In support of this mechanism of action, diethylamine nonoate (DEA/NO), a nitric oxide donor that readily reacts with Fe-S clusters to form dinitrosyl complexes with diminished absorbance (47, 48), also inhibited the RdRp (Fig. 4E and fig. S8), although less effectively than TEMPOL. We found that TEMPOL was both a more potent RdRp inhibitor (fig. S9) and synergized with remdesivir (RDV) (fig. S10), a nucleoside analog that has been used to target the replication of SARS-CoV-2 (49). RDV was notably less effective against the Fe-S–RdRp than the zinc-RdRp (fig. S11).

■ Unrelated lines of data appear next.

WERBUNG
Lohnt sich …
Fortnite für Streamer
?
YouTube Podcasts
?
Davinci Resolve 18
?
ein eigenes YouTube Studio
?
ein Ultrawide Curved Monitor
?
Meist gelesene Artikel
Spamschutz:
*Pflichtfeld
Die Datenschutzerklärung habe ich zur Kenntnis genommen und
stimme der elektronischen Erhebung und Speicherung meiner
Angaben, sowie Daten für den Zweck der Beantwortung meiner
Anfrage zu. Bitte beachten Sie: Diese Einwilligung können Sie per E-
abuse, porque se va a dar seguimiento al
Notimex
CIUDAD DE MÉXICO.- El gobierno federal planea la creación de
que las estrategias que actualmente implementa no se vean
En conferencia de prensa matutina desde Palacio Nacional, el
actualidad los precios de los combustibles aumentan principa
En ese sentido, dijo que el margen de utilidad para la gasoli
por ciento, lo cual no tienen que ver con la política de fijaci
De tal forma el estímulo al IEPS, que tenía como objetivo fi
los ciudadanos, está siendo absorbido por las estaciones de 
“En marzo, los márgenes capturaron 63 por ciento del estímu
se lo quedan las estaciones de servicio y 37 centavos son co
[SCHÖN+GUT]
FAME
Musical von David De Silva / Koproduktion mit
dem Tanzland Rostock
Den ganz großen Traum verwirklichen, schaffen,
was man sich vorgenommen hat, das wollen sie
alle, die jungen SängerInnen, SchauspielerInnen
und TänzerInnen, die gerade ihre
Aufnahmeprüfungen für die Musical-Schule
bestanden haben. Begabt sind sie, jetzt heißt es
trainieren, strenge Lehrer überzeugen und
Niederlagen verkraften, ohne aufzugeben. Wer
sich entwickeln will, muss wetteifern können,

Having demonstrated a strong inhibitory effect of TEMPOL on the activity of the RdRp of SARS-CoV-2, we asked whether TEMPOL might exhibit antiviral activity against live virus replication. Vero E6 cells were infected with the SARS-CoV-2 USA-WA1/2020 isolate in the presence of increasing concentrations of TEMPOL (range: 0.1 to 1 mM). TEMPOL exhibited strong antiviral activity at concentrations above 0.2 mM. Viral titers were reduced by more than 5 log₁₀ in the presence of 0.4 mM TEMPOL, which is reported to have a 50% cytotoxic concentration (CC50) greater than 100 mM (50). Our studies present a molecular basis for pursuing TEMPOL—with its low cytotoxicity and known access to tissues relevant for COVID-19 infection (51, 52)—and other related stable nitroxides as potential SARS-CoV-2 therapies during active viral infection.